Schwungvoll aufs nächste Level

Christin Hussong ist in der europäischen Spitze angekommen. In rasantem Tempo. Ambitioniert erschien ihr Anfang des Jahres formuliertes Ziel: EM-Teilnahme. Zwar war klar, dass durch die Babypause von Weltmeisterin Christina Obergföll ein Platz im deutschen Aufgebot für die EM in Zürich frei würde.
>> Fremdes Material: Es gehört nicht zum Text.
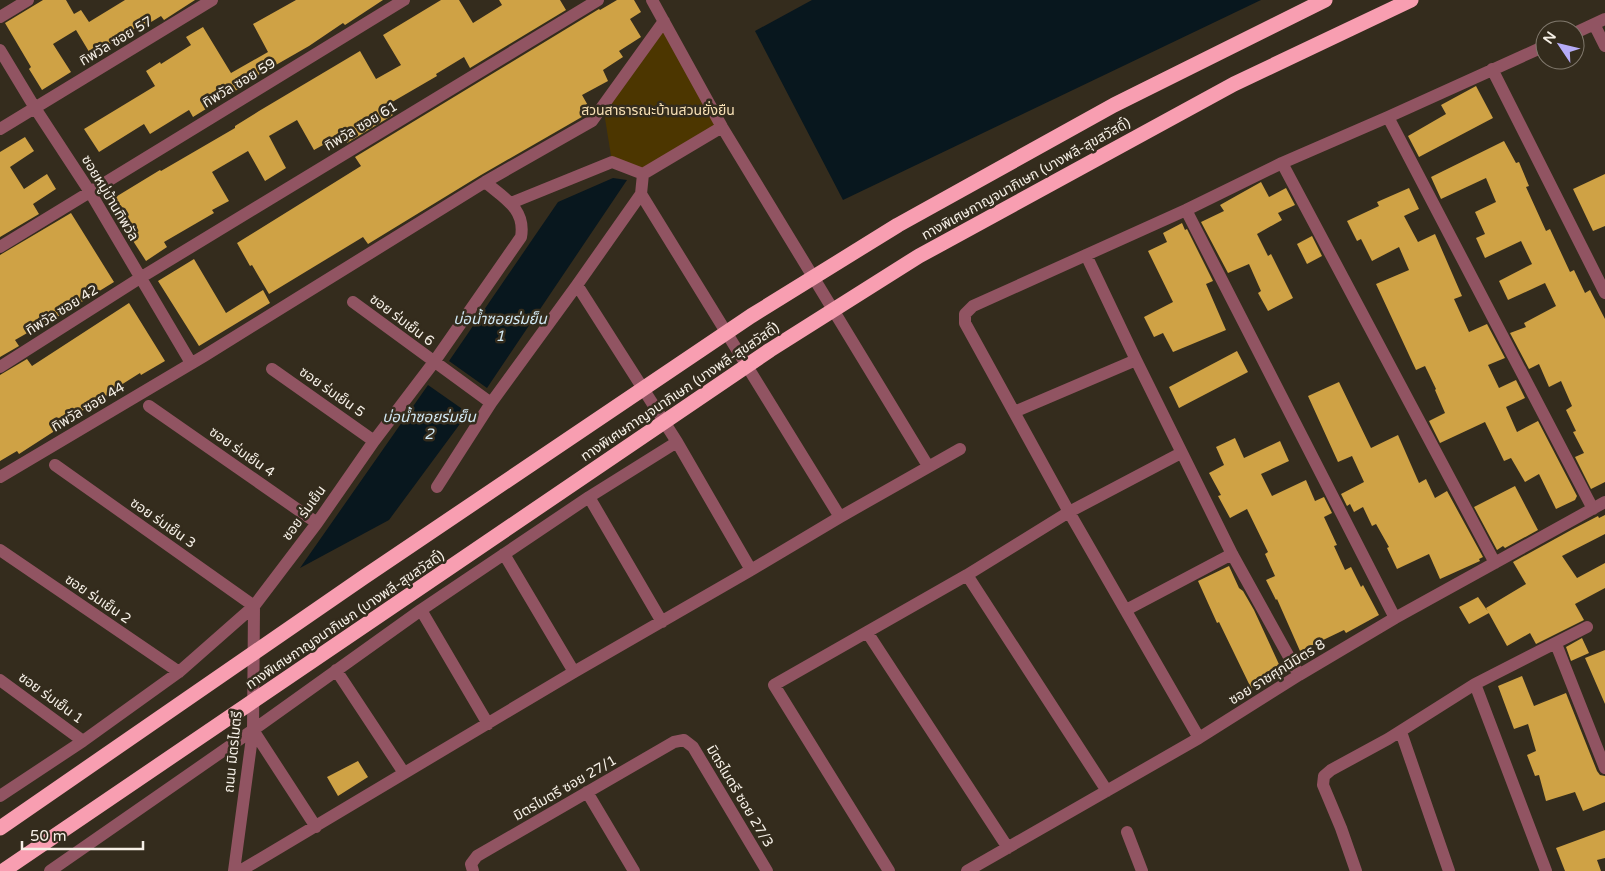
<svg xmlns="http://www.w3.org/2000/svg" width="1605" height="871" font-family="'Varela Round','Noto Sans Thai',sans-serif">
<style>
.green{fill:#4c3600}
.water{fill:#08171e}
.building{fill:#cfa245}
.lines{fill:none;stroke-linecap:round;stroke-linejoin:round}
.street{stroke:#915462;stroke-width:12}
.highway-bridge{stroke:#f89eb1;stroke-width:15}
.labels{text-anchor:middle;dominant-baseline:central;stroke-width:5;stroke-linejoin:round;paint-order:stroke}
.street-label{font-size:14px;fill:#f6f0e7;stroke:#342c1d}
.park-label{font-size:14px;fill:#f7e0b5;stroke:#342c1d}
.water-label{font-size:15px;font-style:italic;fill:#d1e9f5;stroke:#342c1d}
</style>
<rect width="100%" height="100%" fill="#342c1d"/>
<path class="green" d="M664 21 722 127 643 174 612 162 603 106Z"/>
<path class="water" d="M812 0H1261L843 200 755 31Z
M613 178 627 180 487 388 449 361 558 202Z
M428 385 468 413 389 520 300 568Z"/>
<path class="building" d="M43 0H66L74 14 81 10 89 22 125 0H195L164 20 161 16 138 30 136 28 91 55 76 30 53 44 71 72 42 90 29 69 31 67 5 23Z
M296 0H383L345 25 343 23 309 46 239 86 240 88 193 117 189 110 150 134 144 124 99 152 84 129 155 86 146 71 160 62 161 64 191 45 186 37 203 27 231 73 268 52 253 24Z
M441 0H459L473 23 502 5 499 0H560L566 10 470 68 464 57 436 74 437 76 387 105 393 115 347 143 341 135 314 150 297 120 269 136 286 168 265 181 248 151 212 172 229 201 212 210 214 213 164 242 167 247 146 261 126 230 129 228 114 198 160 170 161 171 235 128V126L259 111 360 51 376 79 401 65 383 35Z
M617 0H634L641 12 630 19 641 37 619 51 623 57 603 70 608 81 582 95 590 109 587 114 481 175 368 244 363 237 269 294 252 265 250 266 237 243 361 166 355 157 599 9 600 10Z
M1476 86 1493 118 1419 157 1408 136 1446 114 1441 105Z
M25 137 34 151 10 167 24 189 47 174 56 189 33 204 39 214 0 237V152Z
M1504 141 1516 163 1519 162 1529 186 1526 187 1546 231 1550 229 1570 272 1574 270 1585 293 1590 290 1605 319V482L1591 489 1575 457 1584 453 1573 432 1576 431 1566 410 1572 406 1561 381 1549 387 1539 364 1529 369 1510 333 1526 327 1524 323 1556 306 1545 283 1508 300 1499 281 1532 264 1521 241 1485 258 1476 238 1485 234 1475 212 1496 202 1486 178 1441 199 1431 177Z
M1605 174V226L1593 231 1573 189Z
M1261 182 1269 197 1286 188 1295 205 1278 213 1282 220 1257 234 1268 256 1271 254 1293 298 1268 311 1258 293 1261 291 1249 264 1228 273 1201 222 1224 211 1220 205Z
M1409 188 1419 209 1404 216 1418 242 1435 234 1462 296 1454 299 1469 332 1487 324 1505 358 1488 365 1499 388 1516 380 1525 398 1506 407 1517 432 1538 421 1577 496 1575 500 1556 509 1539 474 1525 482 1511 458 1504 461 1485 422 1440 443 1429 421 1445 413 1435 390 1436 389 1425 366 1416 370 1376 284 1409 270 1399 247 1372 261 1361 239 1357 241 1347 221 1379 206 1377 202Z
M71 213 114 282 44 325 43 324 15 340 19 346 0 357V255Z
M1182 223 1185 230 1187 229 1213 281 1206 284 1226 330 1173 352 1163 333 1154 337 1144 317 1173 302 1148 251 1167 242 1163 233Z
M1312 236 1322 256 1307 264 1297 244Z
M194 259 226 313 263 290 270 303 199 346 158 281Z
M129 303 165 361 141 375 140 373 113 390 114 391 66 421 67 423 19 454 17 451 0 461V375L27 359 32 366Z
M1237 351 1248 372 1179 408 1169 387Z
M1339 382 1371 448 1398 435 1419 483 1426 479 1435 498 1447 491 1483 557 1479 559 1480 561 1440 579 1429 554 1397 569 1387 548 1389 547 1376 524 1372 526 1363 507 1354 512 1350 504 1347 506 1341 494 1364 482 1352 456 1338 462 1308 396Z
M1235 438 1244 458 1280 441 1289 461 1261 474 1272 496 1306 480 1315 501 1324 497 1332 513 1324 517 1337 545 1334 546 1345 570 1351 567 1361 587 1363 585 1379 615 1346 633 1344 630 1300 651 1277 599 1276 600 1266 580 1275 576 1265 554 1268 552 1247 509 1230 518 1218 496 1221 495 1209 473 1224 465 1216 447Z
M1515 486 1538 530 1505 548 1503 546 1497 550 1474 507Z
M1605 515V534L1562 556 1577 578 1605 563V588L1575 604 1584 620 1536 644 1530 633 1507 646 1486 608 1526 584 1513 562 1573 529 1598 516 1599 518Z
M1229 566 1239 588 1243 591 1254 610 1283 673 1251 688 1219 622 1217 623 1198 581Z
M1478 597 1489 613 1469 624 1459 607Z
M1582 638 1589 653 1571 661 1566 647Z
M1605 650V704L1585 658Z
M1522 676 1534 706 1566 693 1597 771 1600 775 1605 776V802L1583 811 1575 792 1546 801 1539 775 1535 776 1527 755 1536 751 1528 724 1514 729 1498 686Z
M358 761 368 777 338 796 327 777Z
M1605 830V858L1597 860 1601 871H1565L1556 848Z"/>
<g class="lines">
<path class="street" d="M652 0 722 127 928 466
M0 17 28 0
M1594 24 1605 46
M1575 33 1605 19
M0 50 35 108 90 192 191 363
M1492 69 1605 293
M1388 117 1593 509
M0 129 212 0
M1282 163 1495 563
M641 194 840 517
M511 203 612 162 643 174 722 127
M1186 210 1395 618
M0 247 404 0
M1086 255 1136 360 1232 554 1299 675
M577 285 677 442 751 570
M353 302 491 403
M0 367 140 278 598 0
M272 369 374 441
M149 406 317 523
M1014 412 1136 360
M55 465 254 606
M0 477 204 356 485 182 592 121 664 21
M437 487 491 403 577 285 641 194 643 174
M589 497 677 442
M0 550 179 672
M504 554 574 672
M967 575 1107 791
M421 610 488 724
M1126 610 1232 554
M867 632 1008 848
M1556 644 1605 768
M336 670 404 773
M0 680 83 741
M1475 684 1546 871
M253 730 316 827
M1401 732 1449 871
M1199 738 1069 512 965 323V314L973 306 1186 210 1282 163 1388 117 1545 46
M587 792 634 871
M0 796 83 741 179 672 254 606 317 523 374 441 434 362 521 237C526 209 504 198 485 182
M1127 832 1142 871
M50 871 253 730 421 610 589 497 662 622
M234 871 253 730 254 606
M240 871 574 672 751 570 840 517 960 449
M473 871 471 864 477 856 674 742 684 740 693 747 767 871
M889 871 774 685 967 575 1069 512 1181 453
M967 871 1199 738 1299 675 1395 618 1605 502
M1356 871 1341 828 1323 785 1324 776 1331 770 1388 739 1475 684 1587 627"/>
<path class="highway-bridge" d="M0 828 364 577 751 316 898 225 1114 105 1325 0
M3 871 770 350 919 256 1234 84 1411 0"/>
</g>
<g class="labels">
<g class="street-label">
<text transform="translate(116 41) rotate(-31)">ทิพวัล ซอย 57</text>
<text transform="translate(239 83) rotate(-31)">ทิพวัล ซอย 59</text>
<text transform="translate(361 126) rotate(-31)">ทิพวัล ซอย 61</text>
<text transform="translate(1026 179) rotate(-29)">ทางพิเศษกาญจนาภิเษก (บางพลี-สุขสวัสดิ์)</text>
<text transform="translate(110 198) rotate(59)">ซอยหมู่บ้านทิพวัล</text>
<text transform="translate(62 310) rotate(-32)">ทิพวัล ซอย 42</text>
<text transform="translate(402 320) rotate(37)">ซอย ร่มเย็น 6</text>
<text transform="translate(332 392) rotate(35)">ซอย ร่มเย็น 5</text>
<text transform="translate(680 392) rotate(-34)">ทางพิเศษกาญจนาภิเษก (บางพลี-สุขสวัสดิ์)</text>
<text transform="translate(88 407) rotate(-31)">ทิพวัล ซอย 44</text>
<text transform="translate(242 452) rotate(35)">ซอย ร่มเย็น 4</text>
<text transform="translate(304 513) rotate(-54)">ซอย ร่มเย็น</text>
<text transform="translate(163 523) rotate(35)">ซอย ร่มเย็น 3</text>
<text transform="translate(98 599) rotate(34)">ซอย ร่มเย็น 2</text>
<text transform="translate(345 620) rotate(-34)">ทางพิเศษกาญจนาภิเษก (บางพลี-สุขสวัสดิ์)</text>
<text transform="translate(1277 672) rotate(-32)">ซอย ราชศุภนิมิตร 8</text>
<text transform="translate(51 698) rotate(36)">ซอย ร่มเย็น 1</text>
<text transform="translate(233 752) rotate(-84)">ถนน มิตรไมตรี</text>
<text transform="translate(565 788) rotate(-30)">มิตรไมตรี ซอย 27/1</text>
<text transform="translate(740 796) rotate(59)">มิตรไมตรี ซอย 27/3</text>
</g>
<g class="park-label">
<text x="658" y="110">สวนสาธารณะบ้านสวนยั่งยืน</text>
</g>
<g class="water-label">
<text x="500" y="319">บ่อน้ำซอยร่มย็น<tspan x="500" dy="17">1</tspan></text>
<text x="429" y="417">บ่อน้ำซอยร่มย็น<tspan x="429" dy="17">2</tspan></text>
</g>
</g>
<g transform="translate(1560 45) rotate(305)"><circle r="24" fill="#342c1d" stroke="#827a6e"/>
<path d="M0-4L9 19L0 12L-9 19Z" fill="#b6acf8"/>
<text y="-8" font-size="14" font-weight="bold" text-anchor="middle" fill="#f6f0e7">N</text>
</g>
<path d="M22 841v8h121v-8" fill="none" stroke="#f6f0e7" stroke-width="2.5"/>
<text x="30" y="841" font-size="15" fill="#f6f0e7" stroke="#342c1d" stroke-width="4" paint-order="stroke">50 m</text>
</svg>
Doch die Speerwurfkonkurrenz bei den deutschen Frauen ist groß, die geforderte EM-Norm von 60,50 Metern hatte die 20-jährige zum damaligen Zeitpunkt noch nie geworfen. Doch das ehrgeizige und erfolgreiche Duo aus Christin und Vater sowie Trainer Udo Hussong arbeitet zielstrebig auf das Großereignis hin. Umfang und Intensität des Trainings wurden im ersten Jahr als Aktive erhöht, an der Technik der U20-Vizeeuropameisterin gefeilt. Mit zahlreichen Würfen nah an die 60er Marke heran präsentiert sich im Sommer die Herschbergerin, die Ende 2012 aufgrund der besseren Trainingsmöglichkeiten ihren Wechsel von Thaleischweiler zum LAZ Zweibrücken vollzog. Dann geht plötzlich alles sehr schnell, sehr weit. Nachdem Hussong ihre drei Jahre alte Bestleistung steigert, knackt die Biologie- und Sportstudentin im Juni die magische 60er Marke. Mitte Juli pulverisiert sie beim Sieg in Luzern mit 63,34 Metern die EM-Norm - überrascht sich mit diesem Wurf gar ein bisschen selbst. Katapultiert sich in der Weltjahresbestenliste unter die Top Ten, auf Rang fünf in Europa. Das EM-Ticket damit so gut wie in der Tasche, macht Hussong dieses mit Bronze bei ihrer zweiten Deutschen Aktivenmeisterschaft perfekt. Scheinbar locker purzeln die Bestweiten.

Bei der EM in Zürich sind es nicht Stabhochsprung-Weltmeister Raphael Holzdeppe und Kristina Gadschiew (Achillessehnenabriss), die im Rampenlicht stehen. Als eine der jüngsten Athletinnen des deutschen Aufgebots vertritt Christin Hussong überraschend als einzige LAZ-Sportlerin die Farben Deutschlands. Das aber mit Bravour. Als beste Deutsche wirft sie sich mit ihrem zweitbesten Wurf der Karriere (61,13m) unbekümmert ins Finale. Zwar wird die 20-Jährige nicht ganz zufrieden sein mit ihrer dort erzielten Weite, doch mit Platz sieben hat Hussong nicht nur ihr Ziel erreicht, zwei Auftritte im Letzigrundstadion hinlegen zu dürfen, sondern wirft sich unter die besten Acht Europas, lässt mit Katharina Molitor eine der deutschen Spitzenwerferinnen hinter sich. Eine Belohnung für die harte Trainingsarbeit, die Entbehrungen - und Motivation, genau so weiterzumachen.

Es ist eine Sache, große Erfolge im Juniorenbereich zu feiern. Auch hierfür sind Talent, gepaart mit Trainingsfleiß, Durchhaltevermögen und Ehrgeiz gefragt. Doch nicht immer gelingt Sportlern der Transfer dieser Erfolge und guten Leistungen in den Aktivenbereich. Christin Hussong ist dieser Sprung aufs nächste Level mit Leichtigkeit gelungen. Sie überzeugt bei ihrem ersten internationalen Großereignis der Aktiven nicht nur mit ihrer sportlichen Hochleistung, die junge Pfälzerin verkauft sich vor der für sie ungewohnt hohen Anzahl an Zuschauern, Kameras und in ihren Interviews als eine sympathische, talentierte Nachwuchsathletin, die für die Zukunft hoffen lässt.

Wird der zielstrebige Weg von Vater und Tochter Hussong so weitergeführt, braucht sich Christin auch bei der Rückkehr von Christina Obergföll im nationalen Vergleich mit den anderen Athletinnen nicht zu verstecken. Und kann ihrem Traum Richtung Rio 2016 weiter mit großen und mutigen Schritten entgegengehen.